● Die Zeilen:
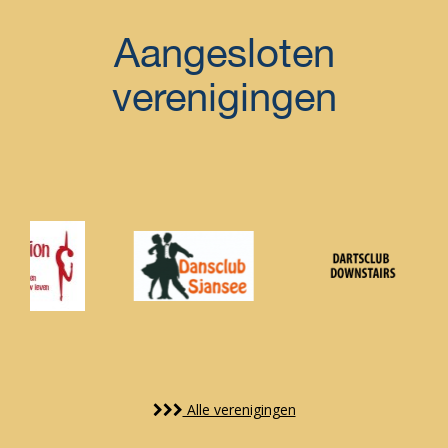
Aangesloten
verenigingen
Alle verenigingen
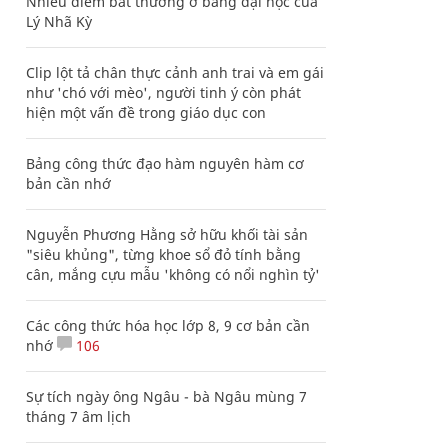
Nhiều điểm bất thường ở bằng đại học của
Lý Nhã Kỳ
Clip lột tả chân thực cảnh anh trai và em gái
như 'chó với mèo', người tinh ý còn phát
hiện một vấn đề trong giáo dục con
Bảng công thức đạo hàm nguyên hàm cơ
bản cần nhớ
Nguyễn Phương Hằng sở hữu khối tài sản
"siêu khủng", từng khoe sổ đỏ tính bằng
cân, mắng cựu mẫu 'không có nổi nghìn tỷ'
Các công thức hóa học lớp 8, 9 cơ bản cần
nhớ
106
Sự tích ngày ông Ngâu - bà Ngâu mùng 7
tháng 7 âm lịch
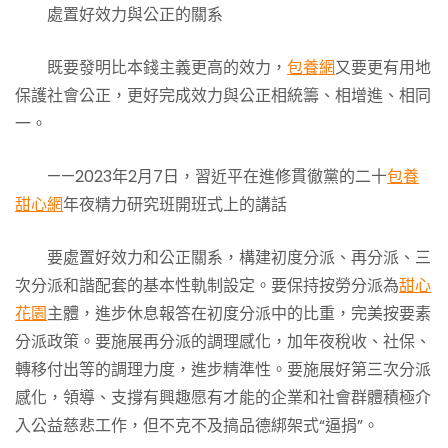
處置好效力與公正的關系
既要發明比本錢主義更高的效力，
包養網
又要更有用地
保護社會公正，更好完成效力與公正相統籌、相增進、相同
一。
——2023年2月7日，習近平在進修貫徹黨的二十
包養
甜心網
年夜精力研究班開班式上的講話
要處置好效力和公正關系，構建初度分派、再分派、三
次分派和諧配套的基本性軌制設定。要保持按勞分派為
甜心
花園
主體，進步休息報答在初度分派中的比重，完美按要素
分派政策。要施展再分派的調理感化，加年夜稅收、社保、
轉移付出等的調理力度，進步精準性。要施展好第三次分派
感化，領導、支撐有興趣愿有才能的企業和社會群體積極介
入公益慈悲工作，但不克不及搞品德綁架式“逼捐”。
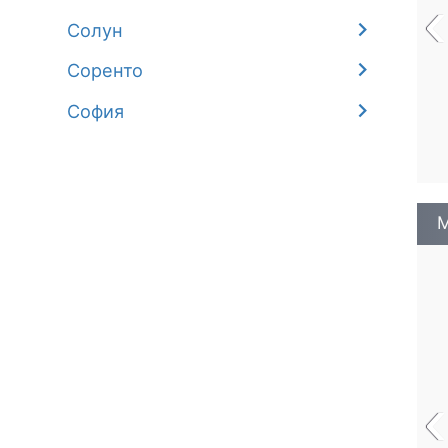
‹
Солун
Соренто
София
М
‹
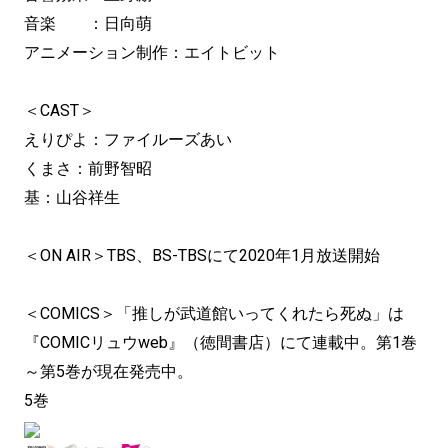
音楽 ：日向萌
アニメーション制作：エイトビット
＜CAST＞
えりぴよ：ファイルーズあい
くまさ：前野智昭
基：山谷祥生
＜ON AIR＞TBS、BS-TBSにて2020年1月放送開始
＜COMICS＞「推しが武道館いってくれたら死ぬ」は
『COMICリュウweb』（徳間書店）にて連載中。第1巻
～第5巻が現在発売中。
5巻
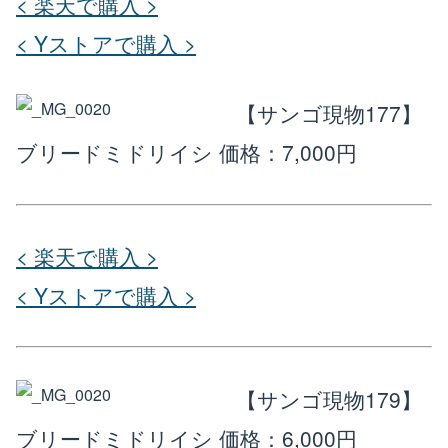
< 楽天で購入 >
< Yストアで購入 >
【サンゴ現物177】
ブリードミドリイシ
価格：7,000円
< 楽天で購入 >
< Yストアで購入 >
【サンゴ現物179】
ブリードミドリイシ
価格：6,000円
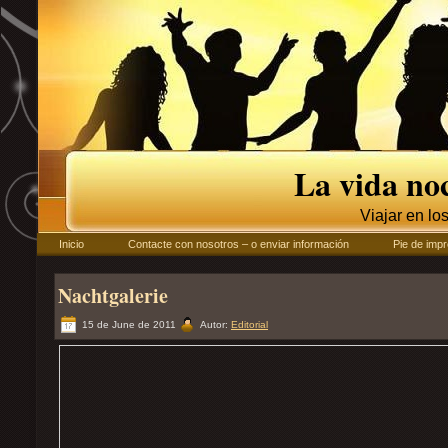
La vida no
Viajar en lo
Inicio
Contacte con nosotros – o enviar información
Pie de impr
Nachtgalerie
15 de June de 2011
Autor:
Editorial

● Schriftliche Aufgabe: Drucken Sie sämtliche obigen Zeilen unverändert ab. Die Bilder lassen Sie dabei weg.

● Antwortbereich:
Aangesloten
verenigingen
Alle verenigingen
Nhiều điểm bất thường ở bằng đại học của
Lý Nhã Kỳ
Clip lột tả chân thực cảnh anh trai và em gái
như 'chó với mèo', người tinh ý còn phát
hiện một vấn đề trong giáo dục con
Bảng công thức đạo hàm nguyên hàm cơ
bản cần nhớ
Nguyễn Phương Hằng sở hữu khối tài sản
"siêu khủng", từng khoe sổ đỏ tính bằng
cân, mắng cựu mẫu 'không có nổi nghìn tỷ'
Các công thức hóa học lớp 8, 9 cơ bản cần
nhớ
106
Sự tích ngày ông Ngâu - bà Ngâu mùng 7
tháng 7 âm lịch
處置好效力與公正的關系
既要發明比本錢主義更高的效力，
包養網
又要更有用地
保護社會公正，更好完成效力與公正相統籌、相增進、相同
一。
——2023年2月7日，習近平在進修貫徹黨的二十
包養
甜心網
年夜精力研究班開班式上的講話
要處置好效力和公正關系，構建初度分派、再分派、三
次分派和諧配套的基本性軌制設定。要保持按勞分派為
甜心
花園
主體，進步休息報答在初度分派中的比重，完美按要素
分派政策。要施展再分派的調理感化，加年夜稅收、社保、
轉移付出等的調理力度，進步精準性。要施展好第三次分派
感化，領導、支撐有興趣愿有才能的企業和社會群體積極介
入公益慈悲工作，但不克不及搞品德綁架式“逼捐”。
‹
Солун
Соренто
София
М
‹
音楽 ：日向萌
アニメーション制作：エイトビット
＜CAST＞
えりぴよ：ファイルーズあい
くまさ：前野智昭
基：山谷祥生
＜ON AIR＞TBS、BS-TBSにて2020年1月放送開始
＜COMICS＞「推しが武道館いってくれたら死ぬ」は
『COMICリュウweb』（徳間書店）にて連載中。第1巻
～第5巻が現在発売中。
5巻
< 楽天で購入 >
< Yストアで購入 >
【サンゴ現物177】
ブリードミドリイシ
価格：7,000円
< 楽天で購入 >
< Yストアで購入 >
【サンゴ現物179】
ブリードミドリイシ
価格：6,000円
La vida no
Viajar en lo
Inicio
Contacte con nosotros – o enviar información
Pie de impr
Nachtgalerie
15 de June de 2011
Autor:
Editorial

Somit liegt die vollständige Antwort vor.